Most of these accidents come at night; most of them occur when the students involved are coming to or from some party or social affair; and in many of the cases the driver has been drinking. This does not mean anyone in the car was drunk. Tests have conclusively proved that when you drive at night, because you are more tired, your reactions are slower. And when you add that to a couple of drinks, even if only beer, a driver will take up to three and four times as long to respond to an emergency as under normal driving conditions.

Since, apparently, students like other people will not learn their lesson and drive slower at night when they're tired, keep they're hands off the wheel when they've been drinking, the simplest way out might appear to be to keep them from driving. That's what happened at Princeton after a whole series of crashes had so shocked the Nassau authorities that they removed the student's driving permission.

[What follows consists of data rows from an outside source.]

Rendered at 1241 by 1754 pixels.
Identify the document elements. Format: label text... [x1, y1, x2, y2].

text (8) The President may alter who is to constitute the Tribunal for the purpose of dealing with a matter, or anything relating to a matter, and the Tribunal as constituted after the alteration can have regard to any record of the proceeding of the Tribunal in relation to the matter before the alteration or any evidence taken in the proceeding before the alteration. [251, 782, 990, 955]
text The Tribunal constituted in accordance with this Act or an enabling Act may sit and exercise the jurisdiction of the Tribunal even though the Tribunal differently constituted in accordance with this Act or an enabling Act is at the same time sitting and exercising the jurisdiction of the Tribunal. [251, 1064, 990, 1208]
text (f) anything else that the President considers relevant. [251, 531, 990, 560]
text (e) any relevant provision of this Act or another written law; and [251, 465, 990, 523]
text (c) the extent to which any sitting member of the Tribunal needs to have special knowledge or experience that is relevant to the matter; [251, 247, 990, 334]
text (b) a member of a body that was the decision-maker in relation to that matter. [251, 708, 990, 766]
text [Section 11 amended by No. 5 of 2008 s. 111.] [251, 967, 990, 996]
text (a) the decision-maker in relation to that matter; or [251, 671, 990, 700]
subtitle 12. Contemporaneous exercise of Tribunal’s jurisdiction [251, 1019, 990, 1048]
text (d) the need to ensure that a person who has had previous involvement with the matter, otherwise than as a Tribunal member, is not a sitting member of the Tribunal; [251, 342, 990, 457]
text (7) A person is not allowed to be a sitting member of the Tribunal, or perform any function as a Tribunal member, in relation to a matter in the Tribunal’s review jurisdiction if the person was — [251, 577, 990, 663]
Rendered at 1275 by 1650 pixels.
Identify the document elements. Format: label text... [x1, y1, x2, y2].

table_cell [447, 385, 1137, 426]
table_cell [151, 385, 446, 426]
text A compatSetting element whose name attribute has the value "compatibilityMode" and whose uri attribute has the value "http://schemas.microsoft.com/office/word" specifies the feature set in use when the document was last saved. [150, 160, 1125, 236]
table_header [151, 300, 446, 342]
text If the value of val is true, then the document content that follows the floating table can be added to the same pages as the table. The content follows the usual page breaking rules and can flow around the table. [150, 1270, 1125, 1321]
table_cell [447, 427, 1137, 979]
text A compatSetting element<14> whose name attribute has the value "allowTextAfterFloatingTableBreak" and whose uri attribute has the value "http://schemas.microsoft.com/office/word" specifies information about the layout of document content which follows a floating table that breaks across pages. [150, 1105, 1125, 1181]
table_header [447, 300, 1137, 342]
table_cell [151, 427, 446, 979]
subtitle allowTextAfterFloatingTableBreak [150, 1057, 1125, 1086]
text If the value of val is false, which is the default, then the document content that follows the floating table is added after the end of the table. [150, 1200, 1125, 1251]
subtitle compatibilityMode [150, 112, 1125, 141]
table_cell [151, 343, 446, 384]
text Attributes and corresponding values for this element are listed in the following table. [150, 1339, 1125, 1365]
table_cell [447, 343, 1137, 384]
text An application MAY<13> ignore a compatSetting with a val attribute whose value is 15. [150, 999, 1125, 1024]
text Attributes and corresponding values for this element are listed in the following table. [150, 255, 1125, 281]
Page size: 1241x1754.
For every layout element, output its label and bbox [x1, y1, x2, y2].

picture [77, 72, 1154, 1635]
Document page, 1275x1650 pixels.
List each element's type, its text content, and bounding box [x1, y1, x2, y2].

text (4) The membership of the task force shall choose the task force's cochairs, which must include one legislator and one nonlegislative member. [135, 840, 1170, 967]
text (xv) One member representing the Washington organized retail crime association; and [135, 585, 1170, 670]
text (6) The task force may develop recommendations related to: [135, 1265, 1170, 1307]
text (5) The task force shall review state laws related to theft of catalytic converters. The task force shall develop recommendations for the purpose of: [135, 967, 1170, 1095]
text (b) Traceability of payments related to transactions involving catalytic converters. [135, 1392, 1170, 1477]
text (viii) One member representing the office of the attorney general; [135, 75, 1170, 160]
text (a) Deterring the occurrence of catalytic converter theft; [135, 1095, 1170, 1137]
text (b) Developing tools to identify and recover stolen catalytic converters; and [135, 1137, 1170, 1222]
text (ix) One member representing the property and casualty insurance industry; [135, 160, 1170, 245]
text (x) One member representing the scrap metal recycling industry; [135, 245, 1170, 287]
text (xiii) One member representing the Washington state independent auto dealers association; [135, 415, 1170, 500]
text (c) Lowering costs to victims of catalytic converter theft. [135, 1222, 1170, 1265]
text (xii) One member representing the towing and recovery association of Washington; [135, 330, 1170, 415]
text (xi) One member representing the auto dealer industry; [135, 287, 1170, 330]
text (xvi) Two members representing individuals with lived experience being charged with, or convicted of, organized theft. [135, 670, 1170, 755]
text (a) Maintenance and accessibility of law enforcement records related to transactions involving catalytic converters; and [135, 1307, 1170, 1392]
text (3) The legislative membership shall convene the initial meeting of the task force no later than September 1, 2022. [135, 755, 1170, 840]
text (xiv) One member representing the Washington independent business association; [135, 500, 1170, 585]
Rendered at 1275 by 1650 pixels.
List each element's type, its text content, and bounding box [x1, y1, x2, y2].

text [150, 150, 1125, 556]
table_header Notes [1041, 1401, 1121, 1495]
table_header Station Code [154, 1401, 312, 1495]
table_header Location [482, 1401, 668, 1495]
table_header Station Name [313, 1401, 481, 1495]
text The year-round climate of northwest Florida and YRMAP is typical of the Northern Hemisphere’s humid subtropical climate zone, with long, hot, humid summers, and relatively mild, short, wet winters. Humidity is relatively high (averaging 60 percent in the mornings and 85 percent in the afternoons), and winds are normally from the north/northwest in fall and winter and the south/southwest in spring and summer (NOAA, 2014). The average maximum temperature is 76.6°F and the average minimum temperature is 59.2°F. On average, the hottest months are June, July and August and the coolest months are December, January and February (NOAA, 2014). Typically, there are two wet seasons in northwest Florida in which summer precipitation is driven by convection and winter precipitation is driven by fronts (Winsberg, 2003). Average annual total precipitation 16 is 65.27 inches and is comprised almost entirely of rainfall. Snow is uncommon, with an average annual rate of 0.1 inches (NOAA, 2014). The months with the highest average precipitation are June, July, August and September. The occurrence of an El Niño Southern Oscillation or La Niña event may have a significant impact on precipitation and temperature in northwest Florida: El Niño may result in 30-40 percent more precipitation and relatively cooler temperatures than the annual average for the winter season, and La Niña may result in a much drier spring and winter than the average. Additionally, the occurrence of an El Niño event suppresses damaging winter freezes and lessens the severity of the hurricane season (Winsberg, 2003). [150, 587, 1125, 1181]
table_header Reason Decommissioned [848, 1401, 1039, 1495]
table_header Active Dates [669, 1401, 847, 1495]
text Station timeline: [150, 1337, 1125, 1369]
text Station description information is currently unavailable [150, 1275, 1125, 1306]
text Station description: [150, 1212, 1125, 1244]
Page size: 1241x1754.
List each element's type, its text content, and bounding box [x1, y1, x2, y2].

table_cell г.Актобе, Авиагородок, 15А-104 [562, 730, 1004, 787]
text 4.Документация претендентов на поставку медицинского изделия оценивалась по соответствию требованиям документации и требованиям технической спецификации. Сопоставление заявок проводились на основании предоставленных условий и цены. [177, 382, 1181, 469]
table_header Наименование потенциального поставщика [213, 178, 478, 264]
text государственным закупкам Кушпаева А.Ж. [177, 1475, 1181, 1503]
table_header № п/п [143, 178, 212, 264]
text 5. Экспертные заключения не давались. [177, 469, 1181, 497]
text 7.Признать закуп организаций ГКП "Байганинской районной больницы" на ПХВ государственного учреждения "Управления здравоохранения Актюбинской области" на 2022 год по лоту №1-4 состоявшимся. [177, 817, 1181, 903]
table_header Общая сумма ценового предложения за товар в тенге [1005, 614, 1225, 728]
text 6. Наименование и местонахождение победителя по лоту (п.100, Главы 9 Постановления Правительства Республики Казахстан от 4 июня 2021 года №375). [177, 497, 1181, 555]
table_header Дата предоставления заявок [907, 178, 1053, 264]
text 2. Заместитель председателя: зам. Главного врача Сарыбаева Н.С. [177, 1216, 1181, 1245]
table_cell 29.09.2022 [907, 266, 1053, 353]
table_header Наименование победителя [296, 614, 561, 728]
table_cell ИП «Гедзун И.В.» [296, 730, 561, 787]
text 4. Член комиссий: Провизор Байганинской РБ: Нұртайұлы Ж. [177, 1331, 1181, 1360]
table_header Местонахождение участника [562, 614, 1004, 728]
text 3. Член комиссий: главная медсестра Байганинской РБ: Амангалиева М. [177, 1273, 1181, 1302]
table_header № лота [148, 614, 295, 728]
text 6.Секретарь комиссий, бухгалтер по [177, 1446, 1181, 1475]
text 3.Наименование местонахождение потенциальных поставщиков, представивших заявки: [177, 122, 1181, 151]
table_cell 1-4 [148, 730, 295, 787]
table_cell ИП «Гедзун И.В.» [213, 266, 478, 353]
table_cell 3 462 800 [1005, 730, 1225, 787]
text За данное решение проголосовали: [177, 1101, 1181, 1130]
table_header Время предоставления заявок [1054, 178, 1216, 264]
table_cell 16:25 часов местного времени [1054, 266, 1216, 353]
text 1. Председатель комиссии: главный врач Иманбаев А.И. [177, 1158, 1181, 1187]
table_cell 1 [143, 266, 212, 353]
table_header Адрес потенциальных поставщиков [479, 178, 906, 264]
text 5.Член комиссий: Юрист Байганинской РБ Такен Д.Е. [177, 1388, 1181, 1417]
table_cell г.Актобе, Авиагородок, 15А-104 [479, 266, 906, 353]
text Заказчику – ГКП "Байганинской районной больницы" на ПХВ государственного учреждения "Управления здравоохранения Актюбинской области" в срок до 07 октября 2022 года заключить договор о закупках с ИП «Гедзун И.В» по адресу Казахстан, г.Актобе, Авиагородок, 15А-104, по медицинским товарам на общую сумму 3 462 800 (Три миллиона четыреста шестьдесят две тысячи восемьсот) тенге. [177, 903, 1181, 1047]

But the simplest way out often proves the worst; for at Princeton the rule is flagrantly violated by boys who keep their cars in nearby towns; and if Princeton can't enforce the rule, how can Harvard, located in a big city, have an outside chance to do it? It would be impossible to keep students from putting their cars up in Boston or the suburbs, and from using the cars of friends who lived nearby and commuted into the Square.

There can be no effective way of abolishing these automobile accidents, but the number of them can be lessened if the existing motor vehicle laws were rigorously enforced. A tremendous objection would arise if all students caught driving over 50 had their license taken away or if every driver under the influence of liquor was bauled into court and fined heavily or sent to prison. But the number of accidents would be materially reduced.